Социально-экономические отношения носителей родановской культуры исследователями определяются однозначно. На лаврятском этапе они характеризуются появлением патриархальных общин, имеющих определенные связи с родовыми общинами, с родом в целом. Основным видом хозяйствования в то время было подсечное земледелие, что вынуждало вести хозяйство в рамках большой патриархальной семьи. Каждое поселение лаврятского времени — совокупность нескольких больших семей, сообща ведущих хозяйство в составе патронимии. О наличии больших патриархальных семей, живущих в одном помещении, говорят большие размеры жилищ, найденный при раскопках поселений и могильников инвентарь.

В основном с XII в. в связи с широким распространением пашенного земледелия и применением в качестве тяглового животного лошади, из больших патриархальных семей начинают выделяться отдельные семьи, способные самостоятельно вести хозяйство. Это подтверждается находками многочисленных пашенных орудий и остатков домов относительно небольших размеров, рассчитанных на проживание малой семьи, а также перемещением части населения на селища, расположенные ближе к пахотным полям. С этого времени повсеместно употребляются разные категории изделий, помеченных тамгами их владельцев, на поселениях появляются предметы, характеризующие закрепление права собственности на постройки и хозяйственные помещения. Это замки и ключи русско-болгарского типа, в значительном числе обнаруженные на поселениях XII–XIV вв. На поселениях появляются монеты, весовые гирьки и масса предметов, являющихся ремесленной продукцией Волжской Болгарии и древней Руси, а следовательно, получает большой размах торговля между племенами Прикамья и Волжской Болгарией, а также с древнерусскими княжествами. Видимо, в области расселения коми-пермяков проживали и отдельные выходцы из Волжской Болгарии, выполнявшие здесь не только торговые функции, но и собиравшие в XII–XIII вв. с местного населения определенные подати, одной из которых был харадж. Если торговые связи с Волжской Болгарией поддерживались в основном по Каме, то торговля с русскими землями осуществлялась через Вычегду, и, естественно, что Повычегодье и Верхнее Прикамье снабжались в основном изделиями новгородских ремесленников. Кроме замков, они поставляли различные виды украшений — трехбусинные височные кольца, пряжки, лунницы, косорешетчатые подвески. С XII в. в русских летописях появляются сведения о торговых походах новгородцев в Приуралье. Этнографические материалы и коми-пермяцкий народный эпос свидетельствуют о рано возникших и тесных торговых и культурных связях коми-пермяков с новгородскими землями.

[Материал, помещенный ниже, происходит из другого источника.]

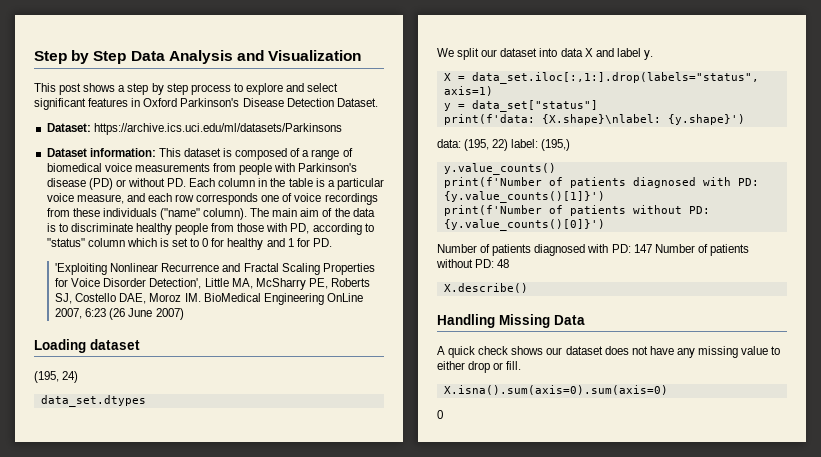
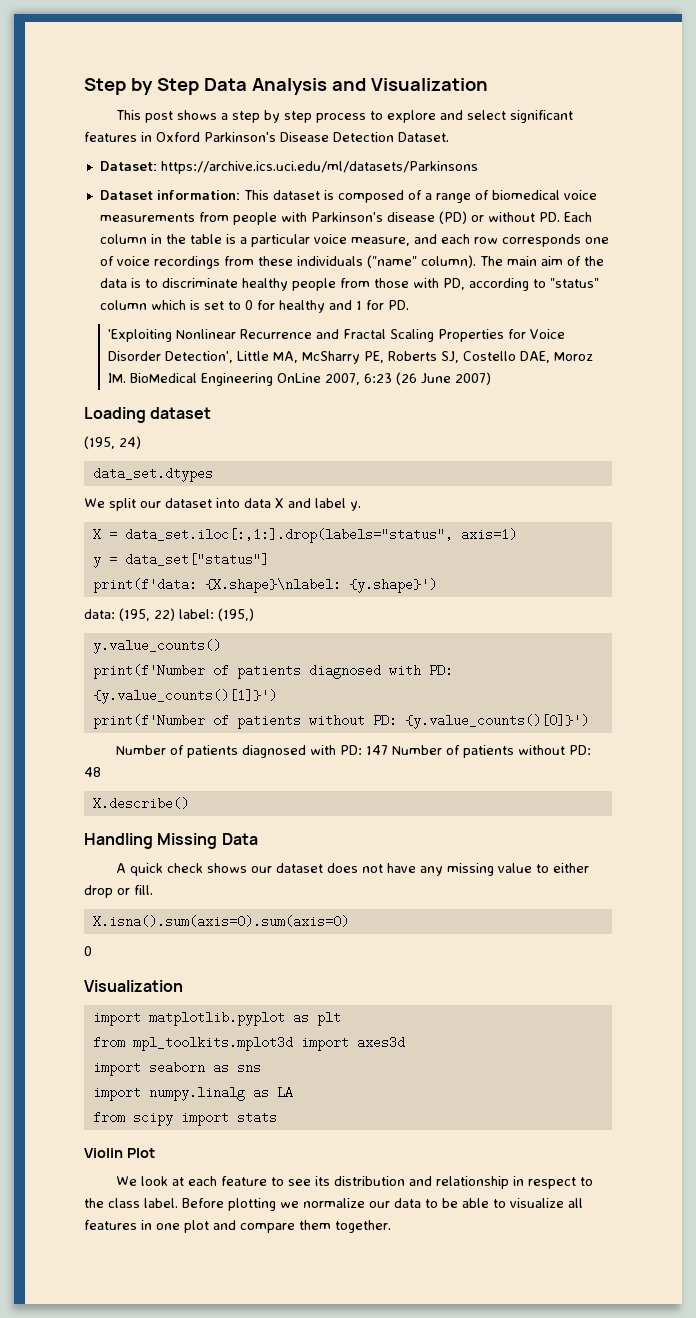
(443, 414) none -> [84,980,183,992] [92,1011,341,1026] [92,1036,405,1051] [92,1061,261,1076] [92,1086,293,1101] [92,1111,277,1126] [84,1148,155,1158] [116,1176,594,1189] [84,1198,583,1211] [84,1220,391,1233] // Visualization // import matplotlib.pyplot as plt // from mpl_toolkits.mplot3d import axes3d // import seaborn as sns // import numpy.linalg as LA // from scipy import stats // Violin Plot // We look at each feature to see its distribution and relationship in respect to the class label. Before plotting we normalize our data to be able to visualize all features in one plot and compare them together.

Исследователи родановской культуры — культуры древних коми-пермяков единодушны в том, что она свое начало ведет от харино-ломоватовской культуры, являясь ее дальнейшим развитием. Она и занимала ту же территорию. Многочисленные связи между названными культурами прослеживаются по всем категориям находок, обряду погребения, традициям домостроительства.